Unquestionably real estate is a big money business. If you are a quick turn real estate entrepreneur determined to be in the game for the long haul, it should not involve your money, however. Understanding financing is an important part of playing the game of real estate well and of designing an enduring business.

The most commonly conceived mode of real estate financing is conventional. This typically means a 30 year mortgage acquired through a mortgage broker or institutional lender. This subject is mainly important for your buyers, or for you if you also work as a loan officer.

There's really no good reason you should use conventional financing yourself, with all of the tricks you should know. The exception might be if you are a portfolio investor and are refinancing your properties, or if you are purchasing commercial properties. Generally, the best way to take out conventional financing is any way but in your own name. Qualification is based on the borrower's income, assets, and credit profile, and requires a personal guarantee of repayment. There are much better positions you could be in as an investor.

The alternative financing methods might be referred to as nonconventional. These would include the methods of raising cash traditionally used by investors, generally known as hard money and private money. Hard money is typically intended for the acquisition of rehab properties. It has a high interest rate, a low loan to value ratio, and usually a short term balloon note of six months or a year.

Private money just means money borrowed from a private individual, and can come from a person's savings or retirement fund, according to whatever terms you negotiate. Qualifying for these types of financing doesn't necessarily involve your credit profile or financial status, but rather the terms and quality of the deal and your relationship with the lender.
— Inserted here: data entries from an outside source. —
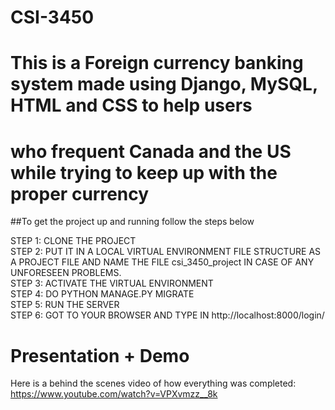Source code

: # CSI-3450
# This is a Foreign currency banking system made using Django, MySQL, HTML and CSS to help users
# who frequent Canada and the US while trying to keep up with the proper currency

##To get the project up and running follow the steps below

STEP 1: CLONE THE PROJECT  
STEP 2: PUT IT IN A LOCAL VIRTUAL ENVIRONMENT FILE STRUCTURE AS A PROJECT FILE AND NAME THE FILE csi_3450_project IN CASE OF ANY UNFORESEEN PROBLEMS.  
STEP 3: ACTIVATE THE VIRTUAL ENVIRONMENT  
STEP 4: DO PYTHON MANAGE.PY MIGRATE  
STEP 5: RUN THE SERVER  
STEP 6: GOT TO YOUR BROWSER AND TYPE IN http://localhost:8000/login/  

# Presentation + Demo
Here is a behind the scenes video of how everything was completed: https://www.youtube.com/watch?v=VPXvmzz__8k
To acquire them you will have to present a deal to the lender that they will feel safe investing in.

There is a third category of financing, which might be called creative financing and which consists of other types that don't fit into the previous two categories. One example is subject to financing, which is just the lingo for taking over the existing payments when you take control of a property.

You will acquire the property by deed and bring and keep the mortgage payments current, but the loan will stay in the name of the original borrower. This is basically the safest form of financing ever invented.

A second type of creative financing is seller financing, where the seller of the property carries back a mortgage. This may only be used to partially fund the transaction, perhaps as a second mortgage, or the seller may carry everything but the down payment. And finally, some investors now teach about how to obtain and use business lines of credit for real estate investing purposes. Capital in the form of business lines of credit and business loans is readily available to all new businesses with effective leadership.

Don't consider this article exhaustive, because new techniques of financing are always waiting to be invented. This is an area of real estate where cleverness and creativity can unlock many doors.